### DIRECTIONS
Among the lines below, output only those between the line holding "left elbow: (655, 277)" and the line holding "right elbow: (193, 224)", inclusive, exactly as written and with no pictures.

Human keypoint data
........
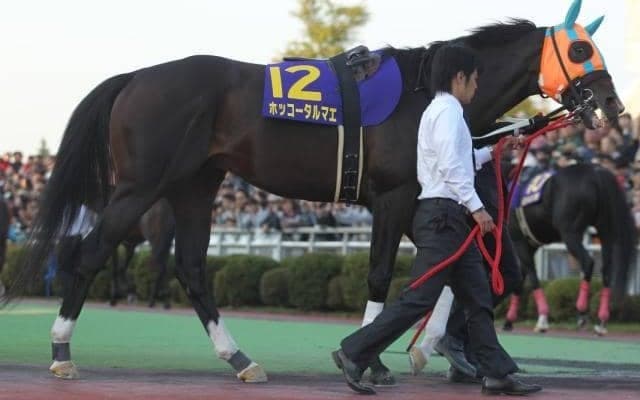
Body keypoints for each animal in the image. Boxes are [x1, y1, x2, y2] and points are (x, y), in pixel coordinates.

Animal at [504, 163, 636, 335]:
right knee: (607, 270)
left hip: (570, 233)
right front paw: (509, 320)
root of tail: (596, 173)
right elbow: (519, 280)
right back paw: (601, 320)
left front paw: (542, 320)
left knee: (588, 262)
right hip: (605, 231)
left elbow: (532, 278)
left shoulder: (519, 241)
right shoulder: (529, 245)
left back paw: (581, 311)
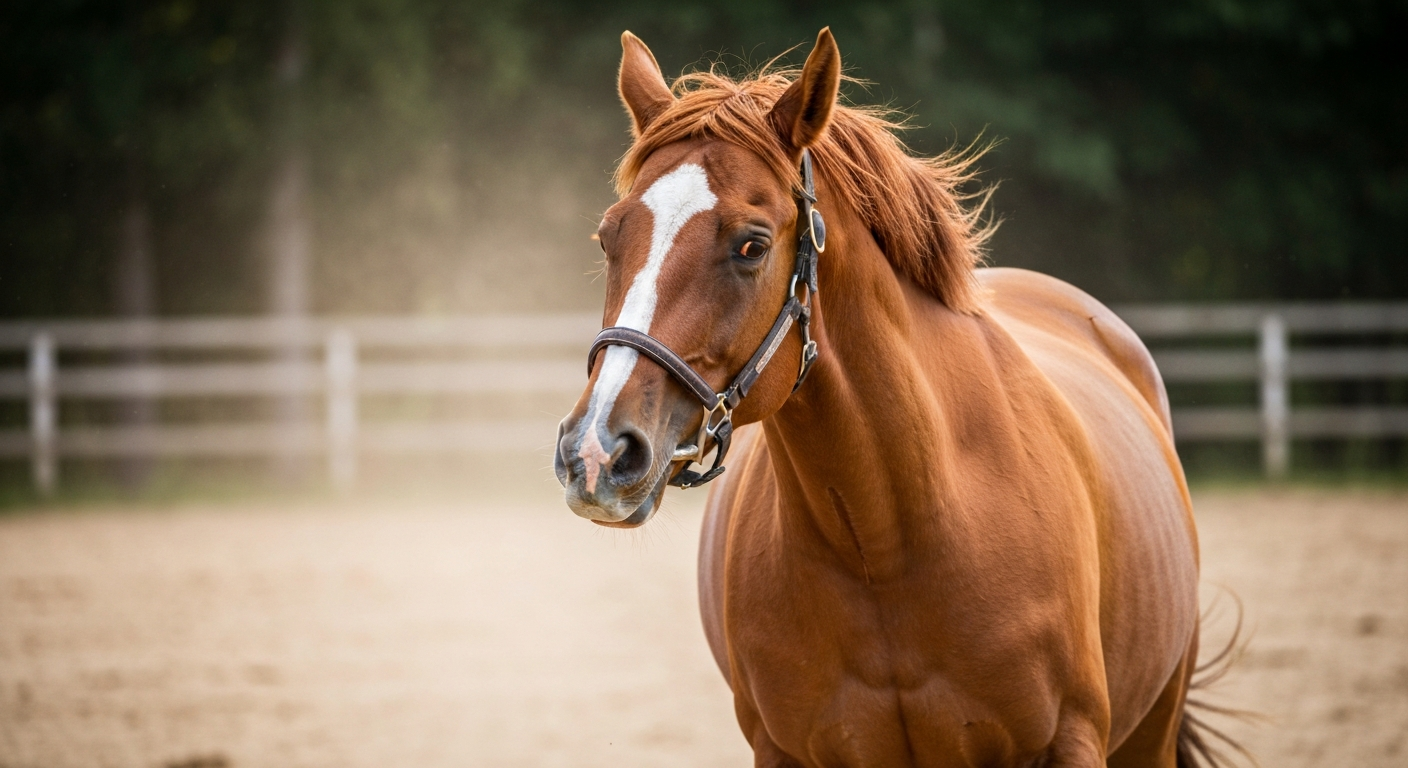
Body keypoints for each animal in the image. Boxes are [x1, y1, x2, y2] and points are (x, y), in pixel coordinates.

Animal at [555, 27, 1243, 768]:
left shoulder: (1070, 742)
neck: (887, 543)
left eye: (751, 245)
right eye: (609, 236)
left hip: (1152, 728)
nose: (597, 452)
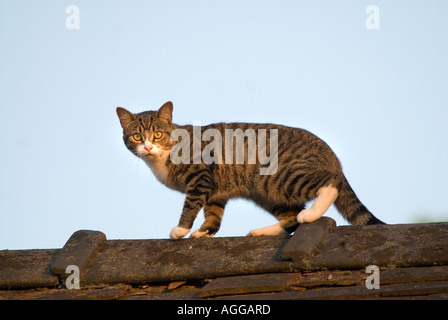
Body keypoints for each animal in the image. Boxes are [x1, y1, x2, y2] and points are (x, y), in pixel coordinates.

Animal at [116, 101, 384, 239]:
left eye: (157, 135)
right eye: (137, 136)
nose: (148, 147)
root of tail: (332, 155)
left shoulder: (200, 177)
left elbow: (190, 205)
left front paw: (181, 229)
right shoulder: (214, 190)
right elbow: (213, 214)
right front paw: (205, 231)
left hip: (278, 177)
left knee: (330, 183)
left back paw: (310, 214)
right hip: (267, 193)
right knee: (291, 217)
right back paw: (262, 231)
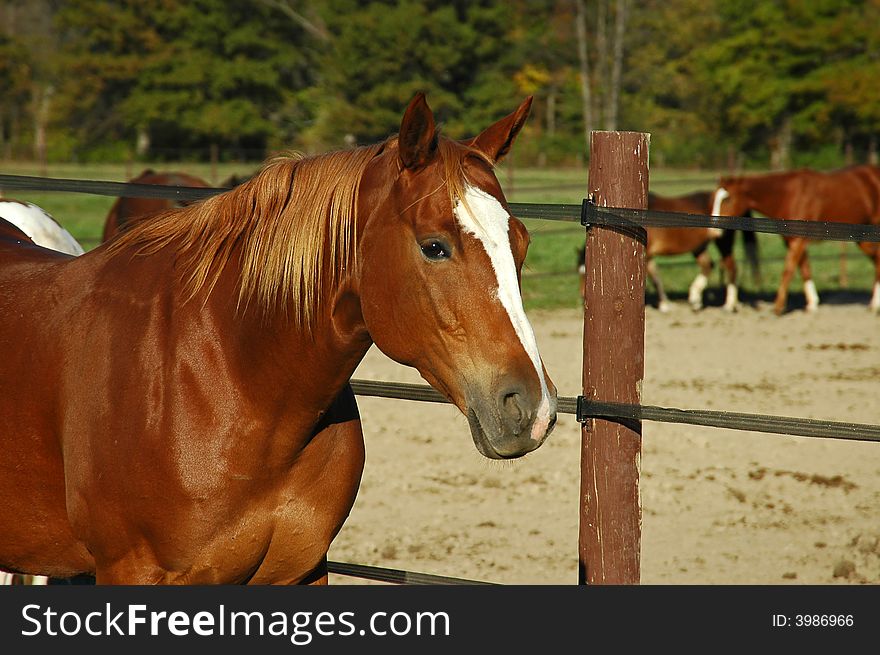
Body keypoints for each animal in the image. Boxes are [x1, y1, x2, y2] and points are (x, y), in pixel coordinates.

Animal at [576, 190, 760, 312]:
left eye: (587, 272)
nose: (582, 295)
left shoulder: (648, 254)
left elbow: (655, 277)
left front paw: (664, 304)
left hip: (722, 242)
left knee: (731, 267)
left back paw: (729, 304)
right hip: (699, 247)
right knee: (708, 265)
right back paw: (696, 299)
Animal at [716, 167, 880, 316]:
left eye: (727, 198)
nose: (716, 227)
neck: (789, 195)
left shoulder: (798, 241)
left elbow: (788, 270)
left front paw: (778, 307)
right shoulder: (793, 241)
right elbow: (805, 268)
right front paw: (812, 304)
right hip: (862, 238)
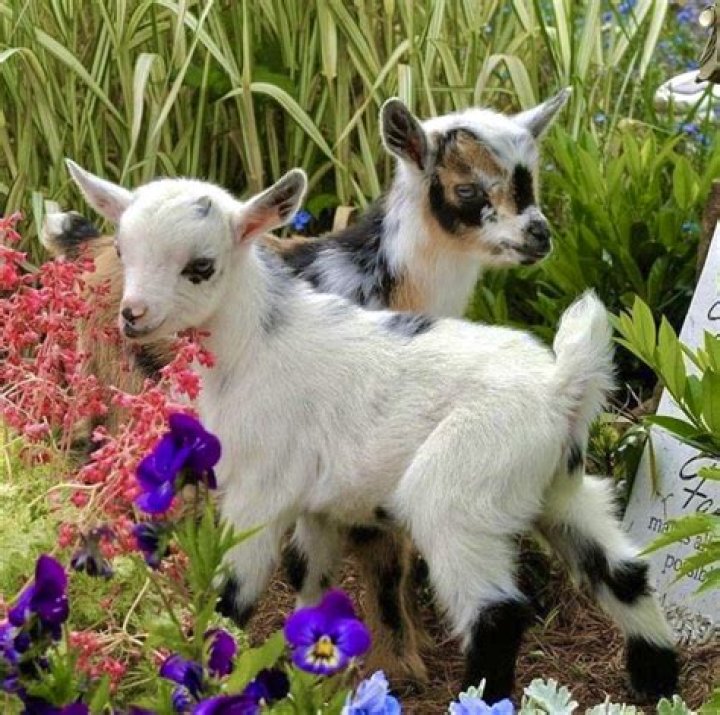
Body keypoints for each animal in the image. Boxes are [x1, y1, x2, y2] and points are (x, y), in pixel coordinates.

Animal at [45, 91, 570, 682]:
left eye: (531, 178)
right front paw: (398, 662)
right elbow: (376, 551)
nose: (538, 236)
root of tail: (88, 245)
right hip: (121, 392)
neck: (381, 279)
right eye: (467, 188)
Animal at [66, 161, 679, 703]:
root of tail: (561, 386)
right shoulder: (319, 503)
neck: (253, 342)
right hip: (558, 487)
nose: (132, 315)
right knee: (622, 570)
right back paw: (657, 682)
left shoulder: (262, 487)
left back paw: (483, 697)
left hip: (461, 490)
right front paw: (309, 675)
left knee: (498, 614)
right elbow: (309, 578)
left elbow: (234, 588)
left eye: (201, 265)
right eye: (124, 252)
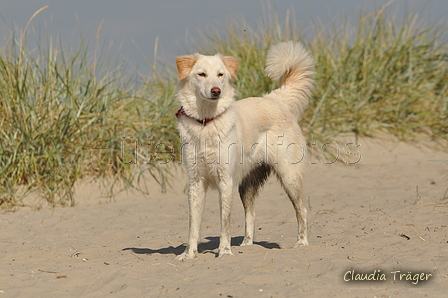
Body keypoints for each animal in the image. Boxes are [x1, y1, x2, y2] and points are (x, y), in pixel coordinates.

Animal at [173, 40, 314, 260]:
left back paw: (301, 243)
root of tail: (275, 99)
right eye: (201, 74)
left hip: (289, 175)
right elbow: (193, 224)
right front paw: (189, 254)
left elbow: (225, 222)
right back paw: (247, 245)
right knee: (251, 214)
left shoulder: (225, 181)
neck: (206, 123)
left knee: (302, 211)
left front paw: (224, 251)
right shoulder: (195, 182)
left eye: (221, 75)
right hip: (246, 185)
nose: (216, 91)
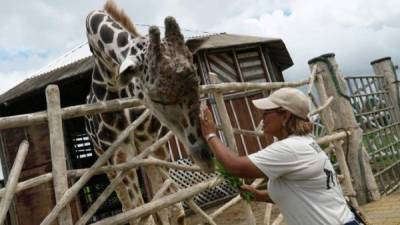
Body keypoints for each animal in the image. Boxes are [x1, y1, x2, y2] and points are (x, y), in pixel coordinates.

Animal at [84, 0, 214, 225]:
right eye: (156, 98)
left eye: (197, 84)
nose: (205, 157)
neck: (112, 81)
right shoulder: (120, 155)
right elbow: (140, 212)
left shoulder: (152, 144)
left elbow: (168, 206)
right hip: (105, 158)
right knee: (128, 206)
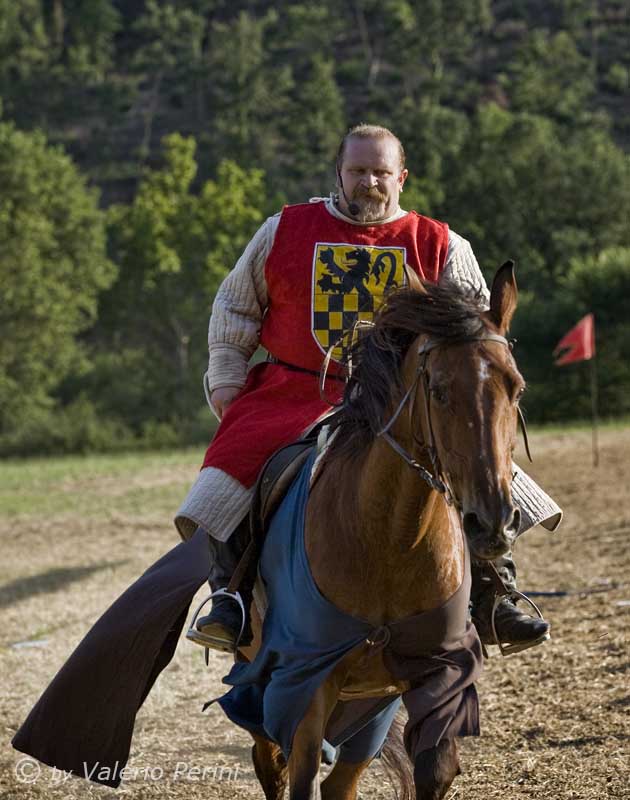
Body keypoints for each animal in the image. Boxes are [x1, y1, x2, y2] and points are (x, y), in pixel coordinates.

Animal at [242, 264, 524, 800]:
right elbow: (301, 775)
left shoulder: (440, 676)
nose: (492, 522)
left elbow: (435, 768)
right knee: (271, 763)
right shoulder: (303, 684)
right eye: (438, 389)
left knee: (340, 781)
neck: (391, 539)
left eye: (515, 387)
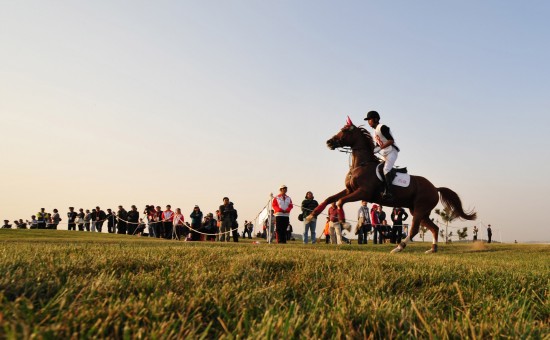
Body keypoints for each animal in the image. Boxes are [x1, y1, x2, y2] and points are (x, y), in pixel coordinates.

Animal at [308, 118, 476, 254]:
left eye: (344, 131)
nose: (329, 142)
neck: (362, 164)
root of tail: (435, 188)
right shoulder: (350, 190)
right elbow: (330, 199)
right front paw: (311, 215)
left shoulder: (363, 193)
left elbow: (340, 202)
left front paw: (345, 224)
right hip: (419, 211)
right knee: (433, 228)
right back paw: (432, 249)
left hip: (419, 209)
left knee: (414, 229)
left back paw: (398, 247)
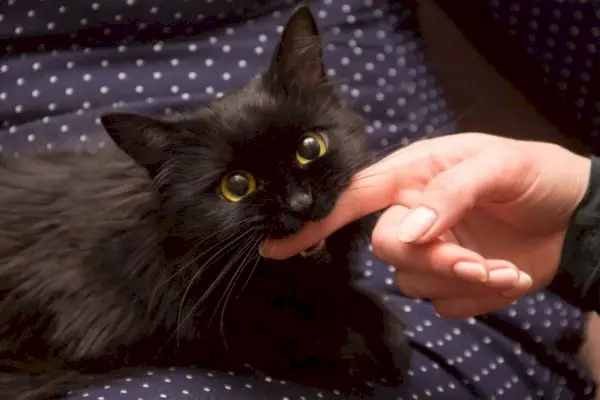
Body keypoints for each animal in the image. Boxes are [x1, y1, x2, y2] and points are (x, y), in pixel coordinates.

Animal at [0, 6, 410, 400]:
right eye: (237, 186)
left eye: (310, 147)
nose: (300, 202)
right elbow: (283, 343)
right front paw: (356, 355)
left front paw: (386, 338)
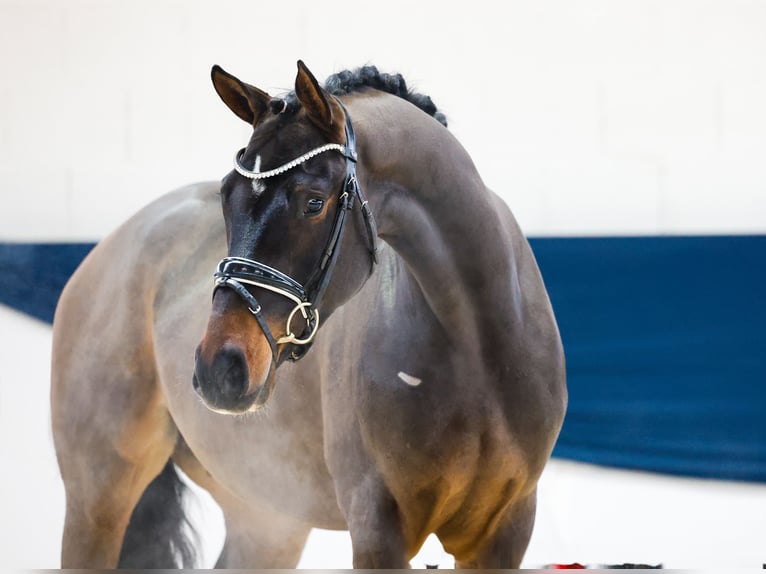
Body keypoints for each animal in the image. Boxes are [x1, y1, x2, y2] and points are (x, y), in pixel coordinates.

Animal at [51, 59, 568, 572]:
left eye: (313, 202)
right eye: (227, 195)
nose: (220, 369)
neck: (476, 345)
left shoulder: (505, 532)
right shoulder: (377, 526)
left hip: (267, 517)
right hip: (98, 500)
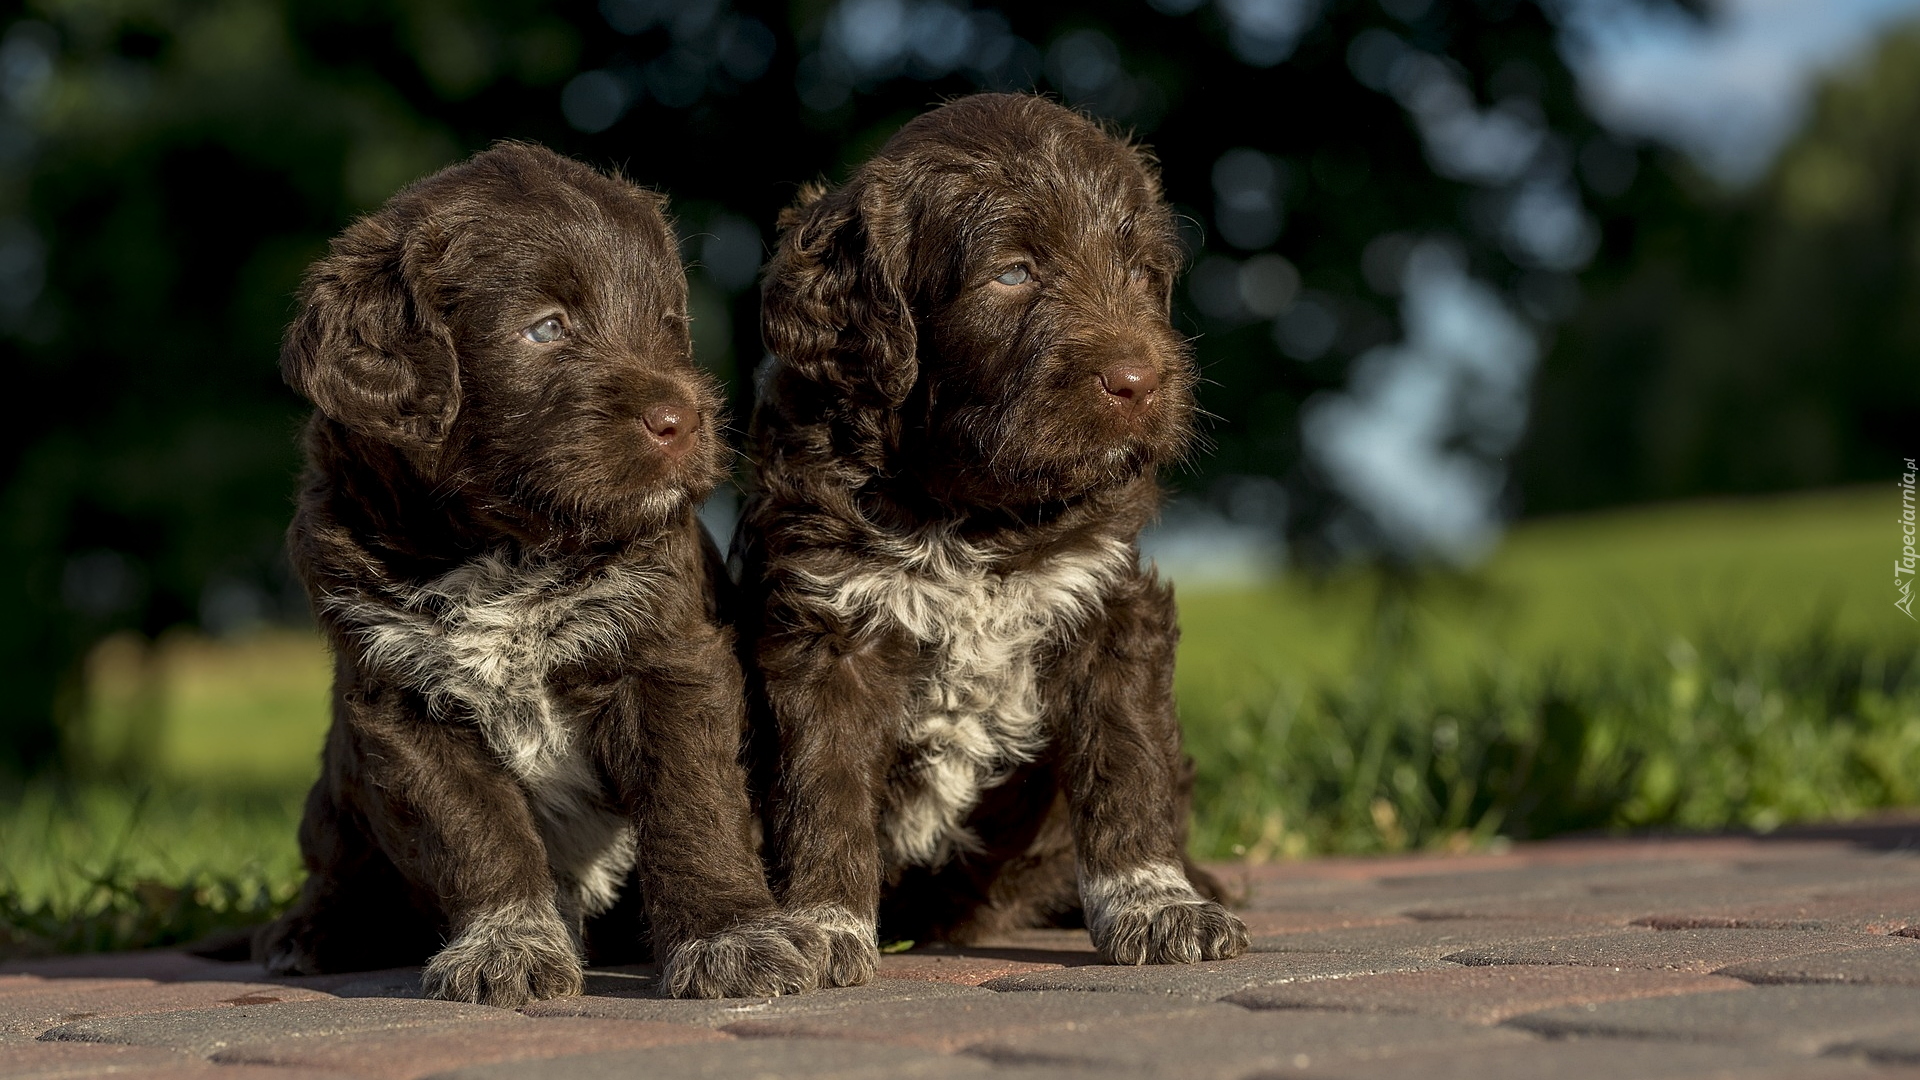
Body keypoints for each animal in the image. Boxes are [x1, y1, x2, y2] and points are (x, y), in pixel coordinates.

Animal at [255, 141, 825, 999]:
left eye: (667, 325)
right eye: (546, 328)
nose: (683, 421)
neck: (504, 554)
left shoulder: (670, 659)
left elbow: (693, 806)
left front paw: (732, 938)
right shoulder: (401, 703)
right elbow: (476, 832)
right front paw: (510, 945)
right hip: (336, 788)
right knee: (337, 867)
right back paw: (308, 931)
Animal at [729, 94, 1244, 983]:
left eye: (1141, 272)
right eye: (1013, 274)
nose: (1141, 383)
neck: (970, 517)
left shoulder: (1108, 604)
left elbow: (1127, 764)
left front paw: (1158, 905)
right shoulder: (830, 626)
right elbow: (823, 786)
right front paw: (823, 923)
........
### EXERCISE RESULT
left elbow: (655, 277)
left front paw: (664, 304)
left hip: (722, 242)
left knee: (731, 267)
left back paw: (729, 304)
right hip: (699, 247)
right knee: (708, 265)
right back paw: (696, 299)
Animal at [716, 167, 880, 316]:
left eye: (727, 198)
nose: (716, 227)
neck: (789, 195)
left shoulder: (798, 241)
left elbow: (788, 270)
left front paw: (778, 307)
right shoulder: (793, 241)
right elbow: (805, 268)
right front paw: (812, 304)
right hip: (862, 238)
Body keypoints for each animal in the image. Boxes are [x1, y1, x2, y2] and points are (x, y), in pixel coordinates.

Animal at [45, 91, 570, 682]:
left eye: (531, 178)
right front paw: (398, 662)
right elbow: (376, 551)
nose: (538, 236)
root of tail: (88, 245)
right hip: (121, 392)
neck: (381, 279)
right eye: (467, 188)
Animal at [66, 161, 679, 703]:
root of tail: (561, 386)
right shoulder: (319, 503)
neck: (253, 342)
right hip: (558, 487)
nose: (132, 315)
right knee: (622, 570)
right back paw: (657, 682)
left shoulder: (262, 487)
left back paw: (483, 697)
left hip: (461, 490)
right front paw: (309, 675)
left knee: (498, 614)
right elbow: (309, 578)
left elbow: (234, 588)
left eye: (201, 265)
right eye: (124, 252)
Body keypoints for each animal in the image. Boxes are [x1, y1, x2, y2] and points are (x, y), in pixel coordinates.

Animal at [173, 40, 314, 260]:
left back paw: (301, 243)
root of tail: (275, 99)
right eye: (201, 74)
left hip: (289, 175)
right elbow: (193, 224)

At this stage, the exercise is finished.